- Opening Delimiter -

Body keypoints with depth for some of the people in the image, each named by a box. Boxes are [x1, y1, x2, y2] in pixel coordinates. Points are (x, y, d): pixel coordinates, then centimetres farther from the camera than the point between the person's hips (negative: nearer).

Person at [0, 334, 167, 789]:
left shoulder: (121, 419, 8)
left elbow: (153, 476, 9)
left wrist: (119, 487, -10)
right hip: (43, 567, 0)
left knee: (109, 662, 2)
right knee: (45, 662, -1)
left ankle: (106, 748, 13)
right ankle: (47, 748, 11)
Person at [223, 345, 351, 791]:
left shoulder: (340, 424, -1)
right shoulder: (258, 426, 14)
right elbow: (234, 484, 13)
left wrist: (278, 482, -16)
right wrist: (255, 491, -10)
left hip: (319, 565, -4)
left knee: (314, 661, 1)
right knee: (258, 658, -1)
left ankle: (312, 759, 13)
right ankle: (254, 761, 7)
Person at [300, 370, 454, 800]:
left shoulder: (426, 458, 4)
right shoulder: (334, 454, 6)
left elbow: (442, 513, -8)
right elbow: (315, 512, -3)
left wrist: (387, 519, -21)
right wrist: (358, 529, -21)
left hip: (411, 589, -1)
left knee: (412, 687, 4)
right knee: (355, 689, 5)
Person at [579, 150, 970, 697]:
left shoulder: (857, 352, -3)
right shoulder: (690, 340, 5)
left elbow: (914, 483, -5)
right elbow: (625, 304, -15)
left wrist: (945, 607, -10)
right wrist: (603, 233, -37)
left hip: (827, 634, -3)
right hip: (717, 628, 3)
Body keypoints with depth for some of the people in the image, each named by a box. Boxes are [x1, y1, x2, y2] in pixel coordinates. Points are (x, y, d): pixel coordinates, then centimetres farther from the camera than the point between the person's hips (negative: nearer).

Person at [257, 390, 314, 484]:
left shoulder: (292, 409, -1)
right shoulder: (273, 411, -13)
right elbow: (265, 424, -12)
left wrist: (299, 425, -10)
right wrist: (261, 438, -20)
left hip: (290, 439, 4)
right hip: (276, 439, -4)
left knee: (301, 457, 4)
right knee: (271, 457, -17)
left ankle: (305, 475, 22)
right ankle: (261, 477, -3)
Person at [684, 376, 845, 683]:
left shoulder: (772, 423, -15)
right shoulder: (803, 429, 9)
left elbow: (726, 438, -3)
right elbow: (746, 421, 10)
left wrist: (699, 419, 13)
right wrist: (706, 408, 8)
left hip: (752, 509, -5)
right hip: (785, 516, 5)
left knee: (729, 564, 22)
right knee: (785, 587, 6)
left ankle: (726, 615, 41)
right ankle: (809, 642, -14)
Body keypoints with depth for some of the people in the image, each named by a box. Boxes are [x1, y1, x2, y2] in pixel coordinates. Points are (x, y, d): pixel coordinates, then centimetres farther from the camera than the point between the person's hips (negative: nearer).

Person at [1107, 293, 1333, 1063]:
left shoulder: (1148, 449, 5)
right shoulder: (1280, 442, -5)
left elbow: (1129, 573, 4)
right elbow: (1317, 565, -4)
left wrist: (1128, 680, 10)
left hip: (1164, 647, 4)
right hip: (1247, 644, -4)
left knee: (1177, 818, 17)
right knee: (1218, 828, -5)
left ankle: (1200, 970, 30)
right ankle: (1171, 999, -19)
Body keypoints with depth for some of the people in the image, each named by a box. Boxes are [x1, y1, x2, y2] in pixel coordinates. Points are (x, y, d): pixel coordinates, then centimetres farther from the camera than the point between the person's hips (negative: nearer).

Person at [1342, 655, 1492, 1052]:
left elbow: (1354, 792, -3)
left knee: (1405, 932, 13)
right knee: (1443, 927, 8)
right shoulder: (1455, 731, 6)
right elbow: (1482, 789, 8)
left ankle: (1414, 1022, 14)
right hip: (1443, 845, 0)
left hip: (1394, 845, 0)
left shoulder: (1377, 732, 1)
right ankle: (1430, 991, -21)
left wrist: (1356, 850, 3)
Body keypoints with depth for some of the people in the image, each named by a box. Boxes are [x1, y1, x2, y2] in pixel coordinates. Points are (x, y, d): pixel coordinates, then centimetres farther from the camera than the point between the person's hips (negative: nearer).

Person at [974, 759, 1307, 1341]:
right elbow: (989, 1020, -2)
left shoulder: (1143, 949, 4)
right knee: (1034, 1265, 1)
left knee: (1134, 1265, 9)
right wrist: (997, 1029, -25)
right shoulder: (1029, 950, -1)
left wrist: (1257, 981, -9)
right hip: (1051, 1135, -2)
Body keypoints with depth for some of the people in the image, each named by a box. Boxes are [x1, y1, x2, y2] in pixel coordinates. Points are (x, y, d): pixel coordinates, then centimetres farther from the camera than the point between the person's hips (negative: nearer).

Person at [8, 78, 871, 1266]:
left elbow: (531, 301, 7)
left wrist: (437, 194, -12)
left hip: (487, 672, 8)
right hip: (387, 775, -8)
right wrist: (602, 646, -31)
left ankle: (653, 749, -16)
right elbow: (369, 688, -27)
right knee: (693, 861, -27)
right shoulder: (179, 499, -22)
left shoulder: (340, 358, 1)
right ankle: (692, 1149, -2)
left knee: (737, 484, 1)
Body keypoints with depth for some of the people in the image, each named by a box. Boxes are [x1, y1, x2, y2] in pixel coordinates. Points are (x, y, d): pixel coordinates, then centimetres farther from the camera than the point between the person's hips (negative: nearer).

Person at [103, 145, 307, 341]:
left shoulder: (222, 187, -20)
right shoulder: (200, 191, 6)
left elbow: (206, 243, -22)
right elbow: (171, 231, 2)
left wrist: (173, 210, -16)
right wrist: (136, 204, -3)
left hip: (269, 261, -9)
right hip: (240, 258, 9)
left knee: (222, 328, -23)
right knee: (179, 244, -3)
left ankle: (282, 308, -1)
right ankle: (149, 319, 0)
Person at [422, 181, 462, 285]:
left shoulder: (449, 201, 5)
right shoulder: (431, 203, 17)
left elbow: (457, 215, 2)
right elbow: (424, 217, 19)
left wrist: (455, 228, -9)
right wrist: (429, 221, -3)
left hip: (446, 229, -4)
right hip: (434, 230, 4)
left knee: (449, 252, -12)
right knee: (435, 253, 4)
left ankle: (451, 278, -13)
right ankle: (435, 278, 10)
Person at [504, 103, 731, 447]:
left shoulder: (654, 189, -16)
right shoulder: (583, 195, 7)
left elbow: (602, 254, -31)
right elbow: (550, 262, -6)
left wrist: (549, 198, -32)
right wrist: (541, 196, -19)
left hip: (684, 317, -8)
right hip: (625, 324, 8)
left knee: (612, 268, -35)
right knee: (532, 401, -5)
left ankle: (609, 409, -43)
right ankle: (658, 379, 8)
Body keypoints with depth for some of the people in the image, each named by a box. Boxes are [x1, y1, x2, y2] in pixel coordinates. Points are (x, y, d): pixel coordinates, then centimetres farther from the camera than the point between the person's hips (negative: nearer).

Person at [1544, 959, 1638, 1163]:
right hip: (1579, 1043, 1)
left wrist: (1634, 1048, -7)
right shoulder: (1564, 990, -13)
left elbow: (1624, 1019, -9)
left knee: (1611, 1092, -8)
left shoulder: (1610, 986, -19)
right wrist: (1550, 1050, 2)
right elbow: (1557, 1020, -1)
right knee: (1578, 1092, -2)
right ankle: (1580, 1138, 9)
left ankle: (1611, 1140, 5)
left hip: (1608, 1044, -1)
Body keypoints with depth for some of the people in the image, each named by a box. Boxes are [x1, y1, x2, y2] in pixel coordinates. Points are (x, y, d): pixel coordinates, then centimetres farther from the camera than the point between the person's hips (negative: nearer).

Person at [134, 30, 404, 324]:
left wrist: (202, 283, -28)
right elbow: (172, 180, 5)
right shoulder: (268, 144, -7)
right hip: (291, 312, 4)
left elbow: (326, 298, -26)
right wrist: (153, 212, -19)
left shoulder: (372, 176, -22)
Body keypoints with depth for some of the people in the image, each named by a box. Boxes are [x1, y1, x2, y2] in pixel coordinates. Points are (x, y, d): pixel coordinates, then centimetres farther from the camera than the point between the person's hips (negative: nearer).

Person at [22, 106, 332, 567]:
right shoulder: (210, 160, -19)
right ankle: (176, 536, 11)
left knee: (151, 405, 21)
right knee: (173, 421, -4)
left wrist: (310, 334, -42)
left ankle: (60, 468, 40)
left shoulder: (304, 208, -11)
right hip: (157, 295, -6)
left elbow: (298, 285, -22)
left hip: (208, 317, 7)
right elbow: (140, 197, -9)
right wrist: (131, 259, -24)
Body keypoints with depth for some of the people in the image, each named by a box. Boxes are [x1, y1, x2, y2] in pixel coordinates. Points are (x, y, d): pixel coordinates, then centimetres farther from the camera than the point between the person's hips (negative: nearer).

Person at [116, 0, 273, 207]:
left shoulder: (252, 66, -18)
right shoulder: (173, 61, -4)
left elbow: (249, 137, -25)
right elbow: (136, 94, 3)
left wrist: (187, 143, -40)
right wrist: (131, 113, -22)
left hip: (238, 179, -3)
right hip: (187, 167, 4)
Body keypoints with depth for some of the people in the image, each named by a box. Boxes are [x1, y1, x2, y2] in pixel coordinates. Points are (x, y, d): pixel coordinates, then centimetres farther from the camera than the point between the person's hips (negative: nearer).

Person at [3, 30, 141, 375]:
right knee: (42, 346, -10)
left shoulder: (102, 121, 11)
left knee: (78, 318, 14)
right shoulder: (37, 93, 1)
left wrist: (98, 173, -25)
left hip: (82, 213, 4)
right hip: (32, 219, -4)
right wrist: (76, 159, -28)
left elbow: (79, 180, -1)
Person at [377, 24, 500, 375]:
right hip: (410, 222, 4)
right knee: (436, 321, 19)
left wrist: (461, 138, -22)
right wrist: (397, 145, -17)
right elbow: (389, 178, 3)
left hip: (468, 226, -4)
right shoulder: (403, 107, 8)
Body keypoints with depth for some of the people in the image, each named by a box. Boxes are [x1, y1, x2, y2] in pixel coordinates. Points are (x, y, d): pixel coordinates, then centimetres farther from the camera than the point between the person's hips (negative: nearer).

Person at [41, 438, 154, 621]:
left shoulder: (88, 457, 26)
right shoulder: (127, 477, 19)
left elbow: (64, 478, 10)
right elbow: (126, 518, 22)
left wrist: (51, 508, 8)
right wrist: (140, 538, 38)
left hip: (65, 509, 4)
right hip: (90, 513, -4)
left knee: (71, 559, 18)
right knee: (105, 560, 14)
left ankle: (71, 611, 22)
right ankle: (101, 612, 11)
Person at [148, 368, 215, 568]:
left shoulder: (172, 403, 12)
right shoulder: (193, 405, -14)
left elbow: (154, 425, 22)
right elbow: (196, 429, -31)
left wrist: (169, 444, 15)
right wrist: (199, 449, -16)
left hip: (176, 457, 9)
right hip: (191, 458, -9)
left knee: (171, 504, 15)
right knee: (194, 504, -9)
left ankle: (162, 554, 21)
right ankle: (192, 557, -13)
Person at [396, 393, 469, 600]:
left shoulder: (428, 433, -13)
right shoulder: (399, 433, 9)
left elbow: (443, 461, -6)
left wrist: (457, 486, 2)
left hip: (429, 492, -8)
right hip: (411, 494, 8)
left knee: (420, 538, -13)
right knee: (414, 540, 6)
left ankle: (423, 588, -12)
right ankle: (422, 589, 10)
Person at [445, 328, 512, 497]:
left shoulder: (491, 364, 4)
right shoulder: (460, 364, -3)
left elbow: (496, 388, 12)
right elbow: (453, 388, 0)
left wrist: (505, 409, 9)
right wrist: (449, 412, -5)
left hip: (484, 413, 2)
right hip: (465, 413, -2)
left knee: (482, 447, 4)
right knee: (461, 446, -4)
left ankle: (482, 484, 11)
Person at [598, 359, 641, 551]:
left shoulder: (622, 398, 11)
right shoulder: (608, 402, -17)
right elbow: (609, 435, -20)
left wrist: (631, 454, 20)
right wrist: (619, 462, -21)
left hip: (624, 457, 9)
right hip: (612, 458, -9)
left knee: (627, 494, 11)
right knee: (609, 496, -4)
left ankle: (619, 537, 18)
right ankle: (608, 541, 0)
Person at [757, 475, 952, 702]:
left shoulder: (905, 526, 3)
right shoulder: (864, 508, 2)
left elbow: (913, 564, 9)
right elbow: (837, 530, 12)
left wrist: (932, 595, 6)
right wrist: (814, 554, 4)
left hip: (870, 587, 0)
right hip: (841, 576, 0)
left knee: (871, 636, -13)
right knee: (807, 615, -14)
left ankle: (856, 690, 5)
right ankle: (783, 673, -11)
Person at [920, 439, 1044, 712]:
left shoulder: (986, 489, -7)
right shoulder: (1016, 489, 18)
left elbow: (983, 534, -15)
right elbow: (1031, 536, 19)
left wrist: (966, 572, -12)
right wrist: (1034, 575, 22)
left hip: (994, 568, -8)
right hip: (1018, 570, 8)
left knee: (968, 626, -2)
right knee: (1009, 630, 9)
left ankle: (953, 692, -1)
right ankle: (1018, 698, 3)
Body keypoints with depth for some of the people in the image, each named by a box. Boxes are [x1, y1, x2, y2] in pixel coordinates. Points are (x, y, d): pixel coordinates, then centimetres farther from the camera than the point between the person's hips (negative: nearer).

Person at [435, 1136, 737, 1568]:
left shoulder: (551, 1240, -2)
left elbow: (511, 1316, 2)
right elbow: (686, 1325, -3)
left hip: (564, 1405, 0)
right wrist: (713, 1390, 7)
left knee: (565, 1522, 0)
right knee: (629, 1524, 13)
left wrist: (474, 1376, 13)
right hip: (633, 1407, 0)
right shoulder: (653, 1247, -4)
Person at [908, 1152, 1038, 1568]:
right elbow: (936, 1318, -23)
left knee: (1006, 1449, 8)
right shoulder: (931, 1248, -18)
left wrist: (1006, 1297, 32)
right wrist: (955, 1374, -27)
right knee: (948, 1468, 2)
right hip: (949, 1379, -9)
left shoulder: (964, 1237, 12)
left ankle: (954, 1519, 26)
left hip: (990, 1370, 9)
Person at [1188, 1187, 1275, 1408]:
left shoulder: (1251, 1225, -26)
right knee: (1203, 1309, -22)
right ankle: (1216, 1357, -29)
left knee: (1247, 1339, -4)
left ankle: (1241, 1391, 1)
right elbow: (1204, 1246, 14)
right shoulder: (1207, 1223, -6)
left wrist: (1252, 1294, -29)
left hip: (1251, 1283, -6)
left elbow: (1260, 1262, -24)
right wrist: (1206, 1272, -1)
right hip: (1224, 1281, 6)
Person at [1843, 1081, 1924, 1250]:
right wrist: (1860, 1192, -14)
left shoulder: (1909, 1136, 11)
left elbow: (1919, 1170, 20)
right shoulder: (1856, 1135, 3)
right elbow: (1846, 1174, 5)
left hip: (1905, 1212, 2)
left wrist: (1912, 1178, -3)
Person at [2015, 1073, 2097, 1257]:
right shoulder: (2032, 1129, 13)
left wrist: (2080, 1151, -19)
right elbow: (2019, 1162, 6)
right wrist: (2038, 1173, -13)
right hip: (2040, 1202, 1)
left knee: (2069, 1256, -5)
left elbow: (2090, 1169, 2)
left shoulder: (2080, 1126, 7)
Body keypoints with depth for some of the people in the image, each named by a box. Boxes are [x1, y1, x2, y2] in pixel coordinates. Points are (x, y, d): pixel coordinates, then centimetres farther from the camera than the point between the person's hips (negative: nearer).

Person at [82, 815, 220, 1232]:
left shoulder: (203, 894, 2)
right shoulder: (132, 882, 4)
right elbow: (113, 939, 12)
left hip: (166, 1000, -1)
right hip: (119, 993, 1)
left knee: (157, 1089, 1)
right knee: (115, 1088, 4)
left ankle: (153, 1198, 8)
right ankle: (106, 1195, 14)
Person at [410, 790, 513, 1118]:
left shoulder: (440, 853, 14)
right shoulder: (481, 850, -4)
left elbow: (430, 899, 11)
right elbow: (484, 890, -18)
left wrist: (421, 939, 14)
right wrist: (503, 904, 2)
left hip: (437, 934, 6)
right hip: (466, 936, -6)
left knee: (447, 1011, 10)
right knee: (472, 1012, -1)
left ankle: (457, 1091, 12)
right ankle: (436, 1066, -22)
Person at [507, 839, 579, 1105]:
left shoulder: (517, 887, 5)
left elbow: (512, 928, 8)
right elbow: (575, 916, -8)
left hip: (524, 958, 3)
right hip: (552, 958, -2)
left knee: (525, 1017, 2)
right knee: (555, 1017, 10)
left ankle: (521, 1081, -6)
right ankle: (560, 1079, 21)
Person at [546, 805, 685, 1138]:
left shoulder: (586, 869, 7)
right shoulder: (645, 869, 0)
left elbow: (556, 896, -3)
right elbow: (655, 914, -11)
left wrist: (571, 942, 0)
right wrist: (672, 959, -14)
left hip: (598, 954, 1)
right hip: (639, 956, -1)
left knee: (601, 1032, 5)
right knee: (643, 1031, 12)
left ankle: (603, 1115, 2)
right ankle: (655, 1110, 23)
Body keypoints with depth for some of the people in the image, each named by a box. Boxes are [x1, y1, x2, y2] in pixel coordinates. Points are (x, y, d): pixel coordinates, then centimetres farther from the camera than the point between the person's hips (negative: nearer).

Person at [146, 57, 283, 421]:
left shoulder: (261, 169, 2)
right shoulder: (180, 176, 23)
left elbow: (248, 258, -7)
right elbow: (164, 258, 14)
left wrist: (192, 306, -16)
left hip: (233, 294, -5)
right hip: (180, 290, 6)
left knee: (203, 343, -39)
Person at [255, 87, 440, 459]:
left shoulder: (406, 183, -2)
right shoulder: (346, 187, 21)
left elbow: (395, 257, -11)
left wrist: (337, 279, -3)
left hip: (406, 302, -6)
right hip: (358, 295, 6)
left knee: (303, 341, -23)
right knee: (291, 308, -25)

- Closing Delimiter -

> _YOUR OBJECTIVE_
Rewrite the lines from the one with "left knee: (314, 661, 1)" up to and including the one with "right wrist: (603, 233, -37)", shifting every keypoint value (both pixel coordinates and the depth) up by 58. Keep the lines that give each person's box unchanged.

> _RESULT OF THE EXERCISE_
left knee: (372, 719, 59)
right knee: (316, 716, 57)
left ankle: (370, 817, 71)
right ankle: (312, 819, 65)
Person at [300, 370, 454, 800]:
left shoulder: (484, 516, 62)
right shoulder: (392, 512, 64)
left elbow: (500, 571, 50)
right elbow: (373, 570, 55)
left wrist: (445, 577, 37)
right wrist: (416, 587, 37)
left hip: (469, 647, 57)
left knee: (470, 745, 62)
right knee: (413, 747, 63)
Person at [579, 150, 970, 697]:
left shoulder: (915, 410, 55)
right shoulder: (748, 398, 63)
left elbow: (972, 541, 53)
right elbow: (683, 362, 43)
left wrist: (1003, 665, 48)
right wrist: (661, 291, 21)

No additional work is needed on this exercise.